AAVE is flashing a rare technical signal on Monday, with its Relative Strength Index plunging to 21 — a level that typically marks severely oversold conditions. The cryptocurrency, which has been sliding for weeks, now sits just above key support at $61, and some traders are positioning for a short-term bounce toward the $75 resistance zone.
RSI at 21: A Rare Oversold Reading
The Relative Strength Index, a momentum oscillator that measures the speed and magnitude of recent price changes, has dropped to 21 for AAVE. Readings below 30 are generally considered oversold, and a move to 21 signals extreme selling pressure. Historically, such low RSI levels have often preceded a technical bounce, though the recovery is usually short-lived rather than the start of a sustained uptrend.
At current levels, AAVE is trading well below its 50-day and 200-day moving averages, confirming the bearish trend that has been in place since early March. The drop accelerated last week as broader crypto markets faced headwinds from regulatory uncertainty and profit-taking after a strong first quarter.

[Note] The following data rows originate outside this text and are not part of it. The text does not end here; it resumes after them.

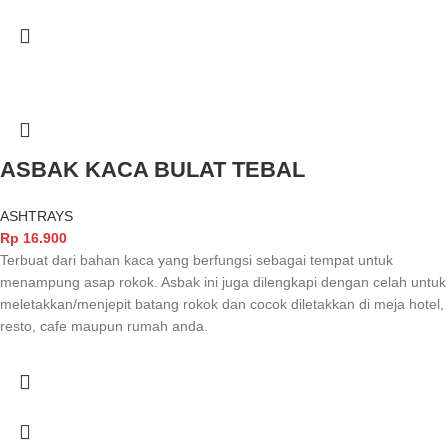
ASBAK KACA BULAT TEBAL
ASHTRAYS
Rp
16.900
Terbuat dari bahan kaca yang berfungsi sebagai tempat untuk
menampung asap rokok. Asbak ini juga dilengkapi dengan celah untuk
meletakkan/menjepit batang rokok dan cocok diletakkan di meja hotel,
resto, cafe maupun rumah anda.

Support at $61, Resistance at $75
Technical analysts point to $61 as a critical support level. If AAVE holds above that price, the oversold RSI could fuel a relief rally. The first major upside target is $75, a level that previously acted as support in February before breaking down. A move above $75 would require additional buying momentum, which is not guaranteed given the current market sentiment.

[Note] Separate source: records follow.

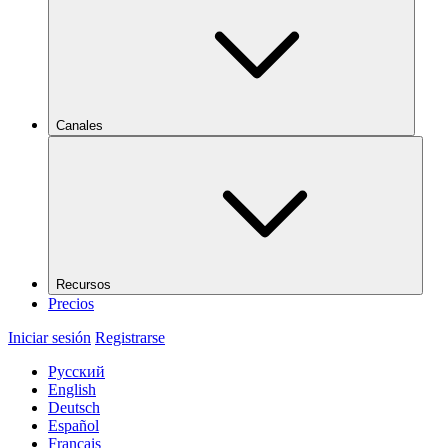
Canales
Recursos
Precios
Iniciar sesión
Registrarse
Русский
English
Deutsch
Español
Français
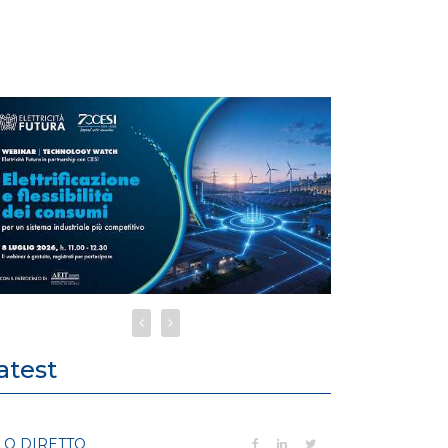
atest
LO DIRETTO
FILO DIRETTO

On the downside, a break below $61 could open the door to further losses, with the next support zone around $55. However, the extreme RSI reading suggests that sellers may be exhausted in the near term, making a bounce the more likely scenario.
Short-Term Recovery, Not a Trend Reversal
Despite the oversold signal, the broader outlook for AAVE remains cautious. The current positioning points to a short-term recovery rather than a sustained bullish shift. Without a catalyst — such as a protocol upgrade, partnership announcement, or broader market turnaround — the bounce could fizzle out quickly.
Trading volumes have been elevated during the sell-off, which often indicates panic selling. Once that pressure eases, buyers may step in to take advantage of discounted prices. But the same volume could turn into resistance if those buyers quickly take profits near $75.
The coming days will determine whether the oversold reading leads to a meaningful rebound or simply a pause in the downtrend. Traders are watching the $61 support closely, with a close below that level likely to trigger further selling.